What this task involves:
Can you return the text of the entries word for word, starting at the very beginning of the entries and ending at the line that contains "TUNGSTENO AZUL", with both ends included? Leave the pictures out of your answer.

Source information:
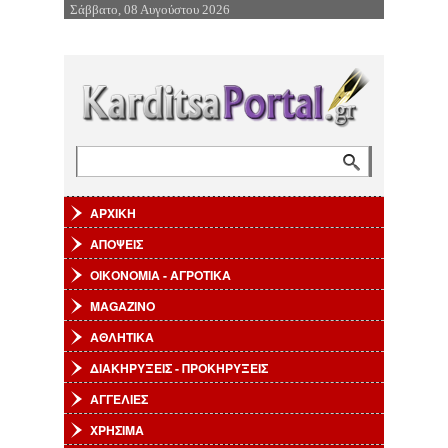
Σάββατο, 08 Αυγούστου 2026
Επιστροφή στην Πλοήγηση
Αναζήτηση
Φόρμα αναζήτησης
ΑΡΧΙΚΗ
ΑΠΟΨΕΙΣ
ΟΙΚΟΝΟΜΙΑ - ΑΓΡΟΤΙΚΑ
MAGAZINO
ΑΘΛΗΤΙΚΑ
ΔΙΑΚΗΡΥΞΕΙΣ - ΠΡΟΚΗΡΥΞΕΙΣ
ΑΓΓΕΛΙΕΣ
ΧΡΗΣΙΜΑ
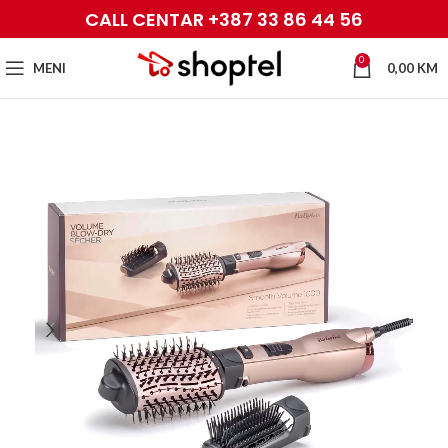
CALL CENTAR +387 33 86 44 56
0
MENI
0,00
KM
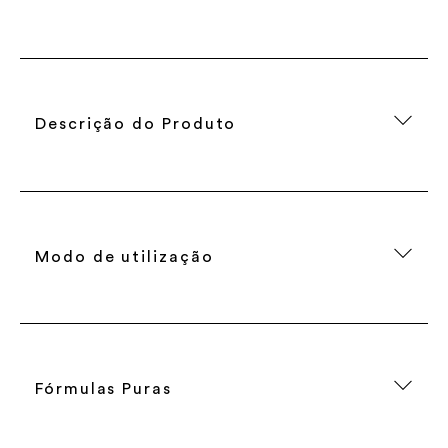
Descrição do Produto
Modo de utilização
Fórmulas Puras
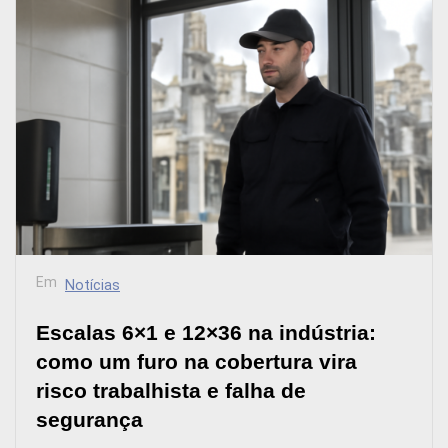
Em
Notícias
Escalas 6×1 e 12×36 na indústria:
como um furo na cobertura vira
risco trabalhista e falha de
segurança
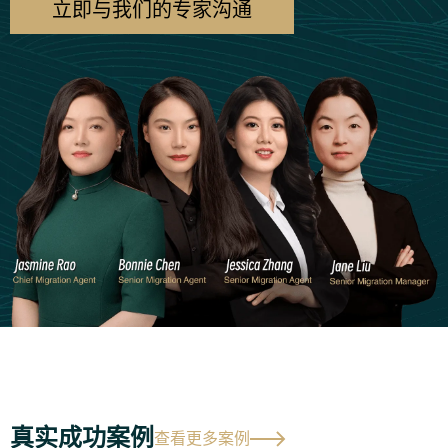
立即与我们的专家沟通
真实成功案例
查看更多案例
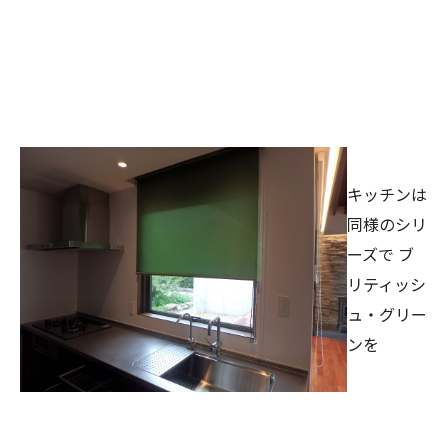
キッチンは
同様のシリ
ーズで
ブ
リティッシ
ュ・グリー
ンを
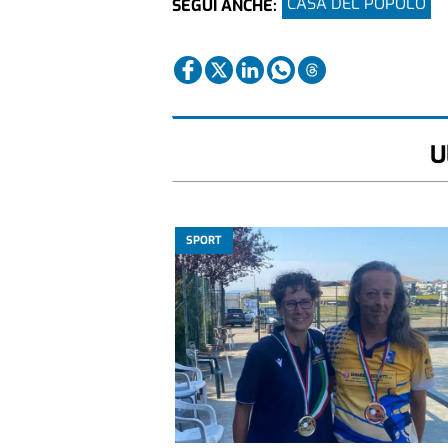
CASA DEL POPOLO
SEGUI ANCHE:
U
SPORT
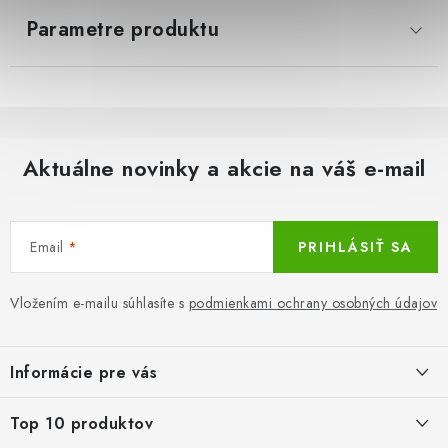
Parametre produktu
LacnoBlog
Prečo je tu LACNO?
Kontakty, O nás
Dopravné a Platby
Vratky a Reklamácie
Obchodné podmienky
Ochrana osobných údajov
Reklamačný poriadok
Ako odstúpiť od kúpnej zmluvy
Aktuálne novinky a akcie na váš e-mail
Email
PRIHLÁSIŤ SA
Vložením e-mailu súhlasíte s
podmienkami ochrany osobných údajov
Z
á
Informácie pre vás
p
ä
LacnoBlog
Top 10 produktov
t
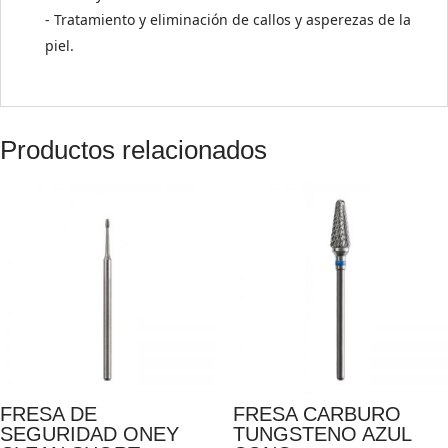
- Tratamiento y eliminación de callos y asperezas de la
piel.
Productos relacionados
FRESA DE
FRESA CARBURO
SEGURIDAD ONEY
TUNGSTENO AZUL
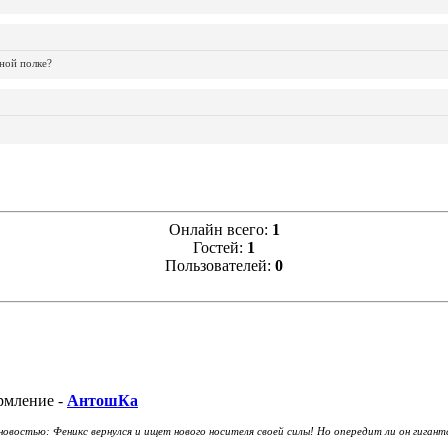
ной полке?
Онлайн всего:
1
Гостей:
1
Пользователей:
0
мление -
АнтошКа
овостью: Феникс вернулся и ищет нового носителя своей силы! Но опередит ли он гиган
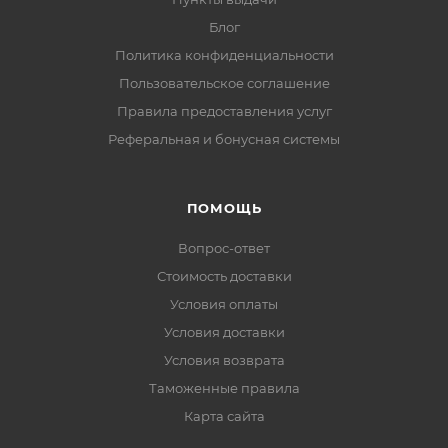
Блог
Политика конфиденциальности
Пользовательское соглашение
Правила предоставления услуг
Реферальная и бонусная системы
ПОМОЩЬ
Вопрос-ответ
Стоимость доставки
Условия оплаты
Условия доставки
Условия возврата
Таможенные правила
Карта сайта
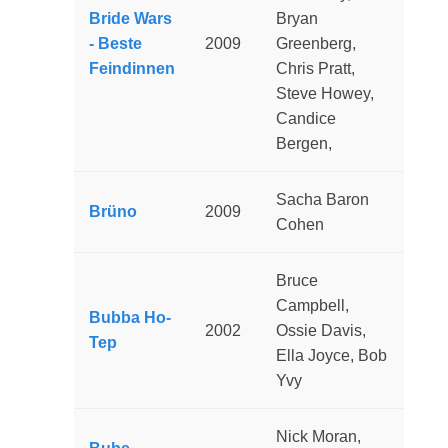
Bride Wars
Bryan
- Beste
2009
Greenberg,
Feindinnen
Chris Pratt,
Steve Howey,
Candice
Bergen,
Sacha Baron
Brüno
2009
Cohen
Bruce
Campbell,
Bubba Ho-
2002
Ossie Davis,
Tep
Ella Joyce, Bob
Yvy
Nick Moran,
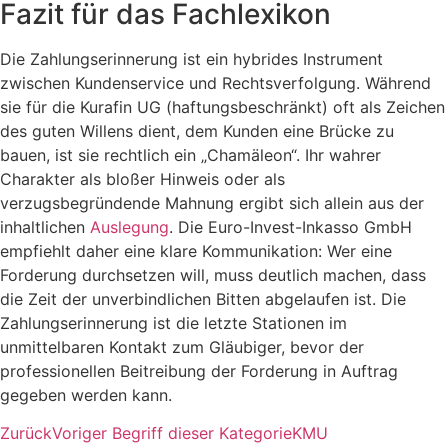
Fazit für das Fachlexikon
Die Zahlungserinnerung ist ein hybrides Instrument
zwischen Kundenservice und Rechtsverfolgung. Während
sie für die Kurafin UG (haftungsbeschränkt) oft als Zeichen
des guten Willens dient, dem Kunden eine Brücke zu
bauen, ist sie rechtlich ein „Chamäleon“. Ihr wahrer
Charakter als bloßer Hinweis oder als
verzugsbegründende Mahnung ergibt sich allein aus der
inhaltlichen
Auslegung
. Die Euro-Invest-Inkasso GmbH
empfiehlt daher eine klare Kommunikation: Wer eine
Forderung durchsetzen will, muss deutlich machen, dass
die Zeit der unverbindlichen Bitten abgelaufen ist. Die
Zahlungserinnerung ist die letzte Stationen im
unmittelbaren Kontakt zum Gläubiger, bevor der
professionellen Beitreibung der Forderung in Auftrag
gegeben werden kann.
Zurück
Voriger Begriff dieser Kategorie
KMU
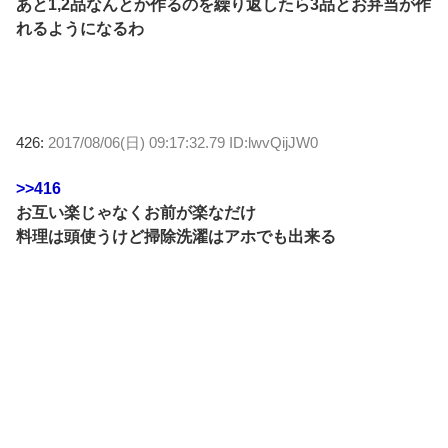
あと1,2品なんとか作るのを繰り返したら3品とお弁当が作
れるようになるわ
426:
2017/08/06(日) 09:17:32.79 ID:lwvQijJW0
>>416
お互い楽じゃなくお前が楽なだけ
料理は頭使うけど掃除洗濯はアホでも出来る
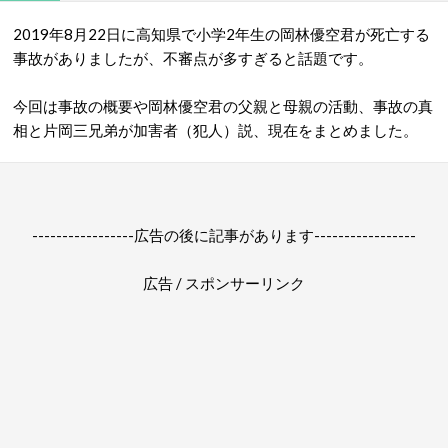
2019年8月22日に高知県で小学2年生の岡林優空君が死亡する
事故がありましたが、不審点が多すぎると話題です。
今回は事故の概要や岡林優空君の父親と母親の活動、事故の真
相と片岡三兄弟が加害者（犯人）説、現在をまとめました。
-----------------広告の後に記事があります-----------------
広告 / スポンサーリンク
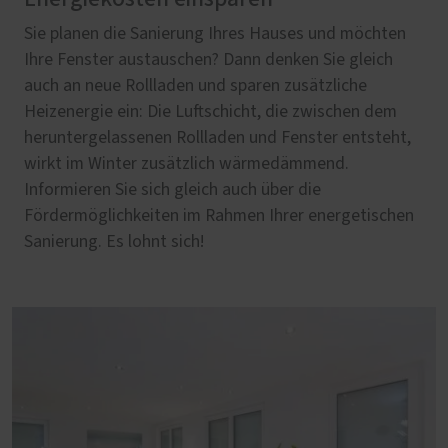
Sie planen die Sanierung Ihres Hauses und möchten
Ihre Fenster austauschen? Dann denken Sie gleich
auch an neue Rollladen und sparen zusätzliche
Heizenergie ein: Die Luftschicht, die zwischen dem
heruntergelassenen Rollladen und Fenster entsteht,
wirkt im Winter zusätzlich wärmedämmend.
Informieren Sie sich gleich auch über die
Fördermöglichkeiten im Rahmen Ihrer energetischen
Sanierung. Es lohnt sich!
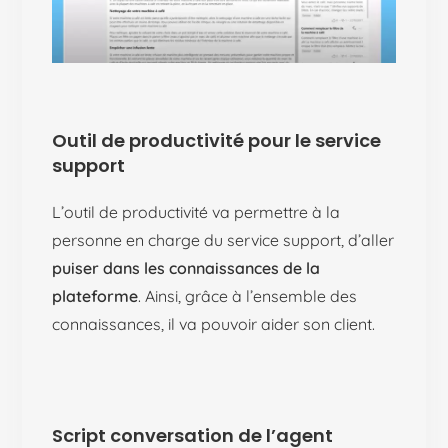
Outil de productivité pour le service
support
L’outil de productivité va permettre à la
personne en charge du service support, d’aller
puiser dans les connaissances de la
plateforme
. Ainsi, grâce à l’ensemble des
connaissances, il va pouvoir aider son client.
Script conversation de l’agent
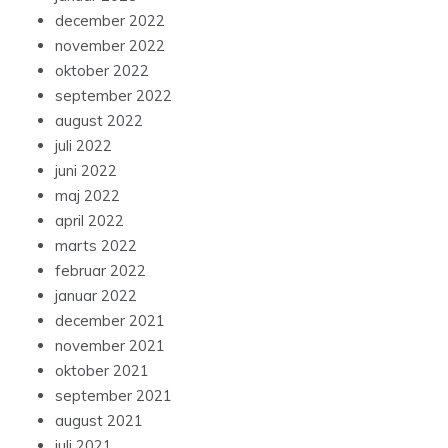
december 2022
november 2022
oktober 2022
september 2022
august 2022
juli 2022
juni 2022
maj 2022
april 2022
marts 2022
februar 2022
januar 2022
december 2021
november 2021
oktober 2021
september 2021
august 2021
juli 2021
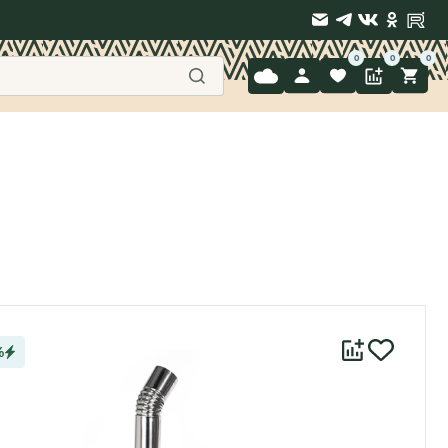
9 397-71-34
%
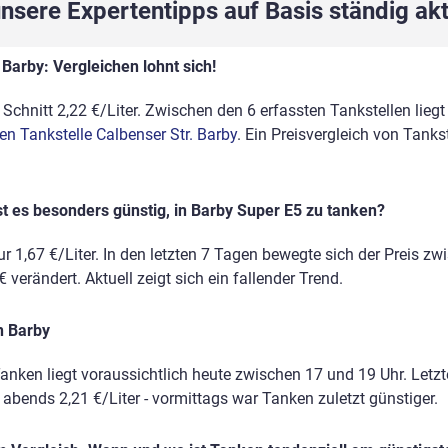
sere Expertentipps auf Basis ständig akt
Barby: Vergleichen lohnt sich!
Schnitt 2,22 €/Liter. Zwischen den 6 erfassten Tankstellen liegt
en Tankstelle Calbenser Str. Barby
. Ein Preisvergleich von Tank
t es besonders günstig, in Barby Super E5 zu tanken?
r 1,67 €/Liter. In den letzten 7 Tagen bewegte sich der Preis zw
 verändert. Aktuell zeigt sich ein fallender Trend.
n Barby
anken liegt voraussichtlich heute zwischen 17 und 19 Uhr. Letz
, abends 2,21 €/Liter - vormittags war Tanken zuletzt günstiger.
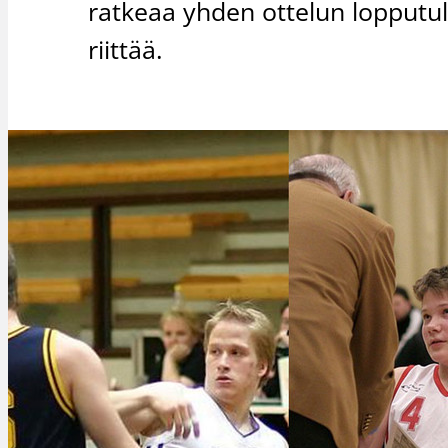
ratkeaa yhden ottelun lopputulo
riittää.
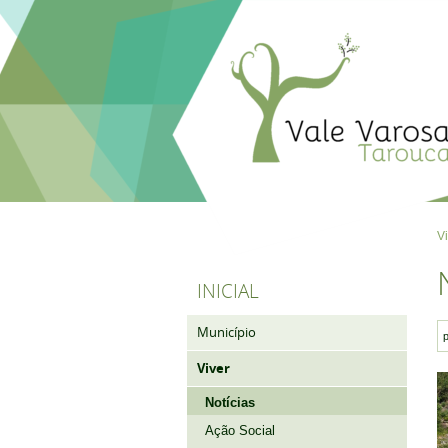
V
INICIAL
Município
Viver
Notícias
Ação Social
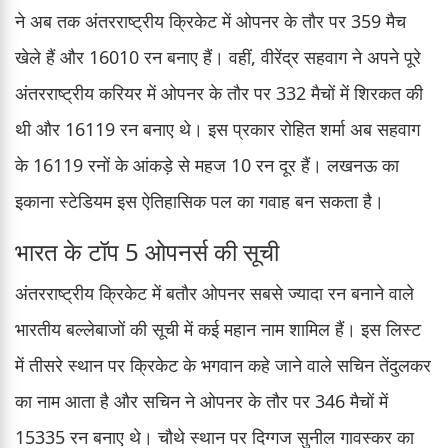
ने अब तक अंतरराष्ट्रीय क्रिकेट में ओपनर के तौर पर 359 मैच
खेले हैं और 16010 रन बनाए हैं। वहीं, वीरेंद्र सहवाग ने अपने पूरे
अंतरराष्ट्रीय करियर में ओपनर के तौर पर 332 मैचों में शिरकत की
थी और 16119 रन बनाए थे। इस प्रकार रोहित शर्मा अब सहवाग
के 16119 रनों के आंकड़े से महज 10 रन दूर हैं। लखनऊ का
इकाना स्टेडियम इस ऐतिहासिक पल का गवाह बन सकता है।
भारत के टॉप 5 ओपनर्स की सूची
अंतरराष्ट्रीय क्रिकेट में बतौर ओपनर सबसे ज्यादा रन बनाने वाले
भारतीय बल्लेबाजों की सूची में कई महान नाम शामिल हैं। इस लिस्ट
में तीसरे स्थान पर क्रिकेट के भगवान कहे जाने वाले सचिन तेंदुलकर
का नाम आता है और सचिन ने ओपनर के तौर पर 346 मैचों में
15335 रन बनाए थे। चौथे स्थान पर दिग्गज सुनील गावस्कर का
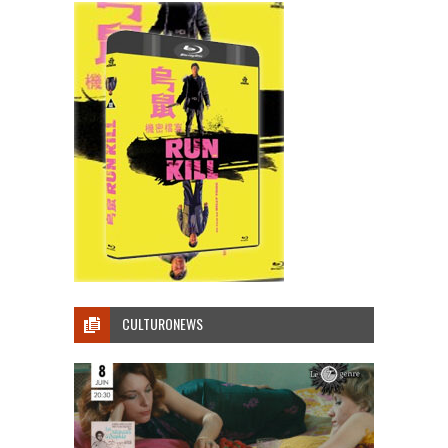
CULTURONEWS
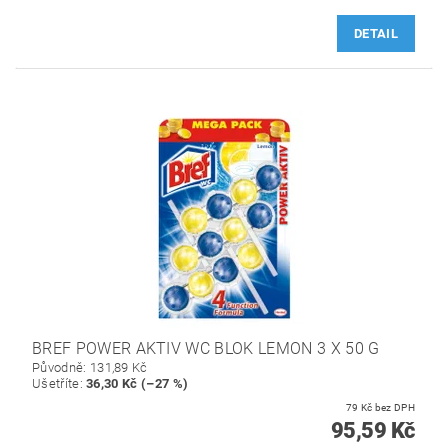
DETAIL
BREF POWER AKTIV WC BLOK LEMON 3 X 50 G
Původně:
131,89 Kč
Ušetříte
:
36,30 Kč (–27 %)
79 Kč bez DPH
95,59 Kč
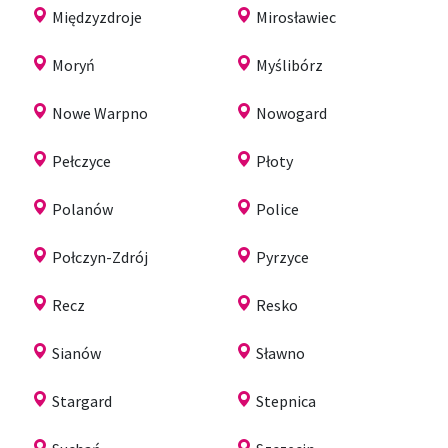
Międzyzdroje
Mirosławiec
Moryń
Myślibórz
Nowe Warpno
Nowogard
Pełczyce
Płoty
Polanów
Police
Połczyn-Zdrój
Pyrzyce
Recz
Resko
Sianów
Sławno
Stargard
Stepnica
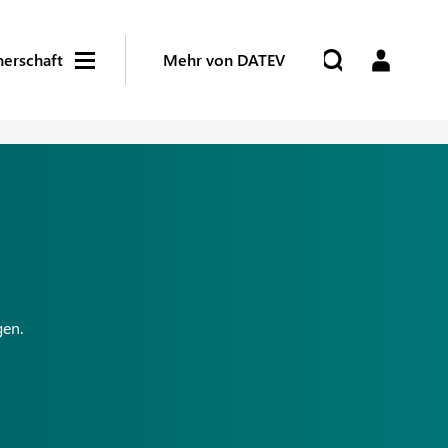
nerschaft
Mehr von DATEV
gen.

Result of the task:
Σάββατο, 08 Αυγούστου 2026
Επιστροφή στην Πλοήγηση
Αναζήτηση
Φόρμα αναζήτησης
ΑΡΧΙΚΗ
ΑΠΟΨΕΙΣ
ΟΙΚΟΝΟΜΙΑ - ΑΓΡΟΤΙΚΑ
MAGAZINO
ΑΘΛΗΤΙΚΑ
ΔΙΑΚΗΡΥΞΕΙΣ - ΠΡΟΚΗΡΥΞΕΙΣ
ΑΓΓΕΛΙΕΣ
ΧΡΗΣΙΜΑ
CALL CENTAR +387 33 86 44 56
0
MENI
0,00
KM
Descrição do Produto
Modo de utilização
Fórmulas Puras
Em
Notícias
Escalas 6×1 e 12×36 na indústria:
como um furo na cobertura vira
risco trabalhista e falha de
segurança
立即与我们的专家沟通
真实成功案例
查看更多案例
キッチンは
同様のシリ
ーズで
ブ
リティッシ
ュ・グリー
ンを
CASA DEL POPOLO
SEGUI ANCHE:
U
SPORT
Parametre produktu
LacnoBlog
Prečo je tu LACNO?
Kontakty, O nás
Dopravné a Platby
Vratky a Reklamácie
Obchodné podmienky
Ochrana osobných údajov
Reklamačný poriadok
Ako odstúpiť od kúpnej zmluvy
Aktuálne novinky a akcie na váš e-mail
Email
PRIHLÁSIŤ SA
Vložením e-mailu súhlasíte s
podmienkami ochrany osobných údajov
Z
á
Informácie pre vás
p
ä
LacnoBlog
Top 10 produktov
t
- Tratamiento y eliminación de callos y asperezas de la
piel.
Productos relacionados
FRESA DE
FRESA CARBURO
SEGURIDAD ONEY
TUNGSTENO AZUL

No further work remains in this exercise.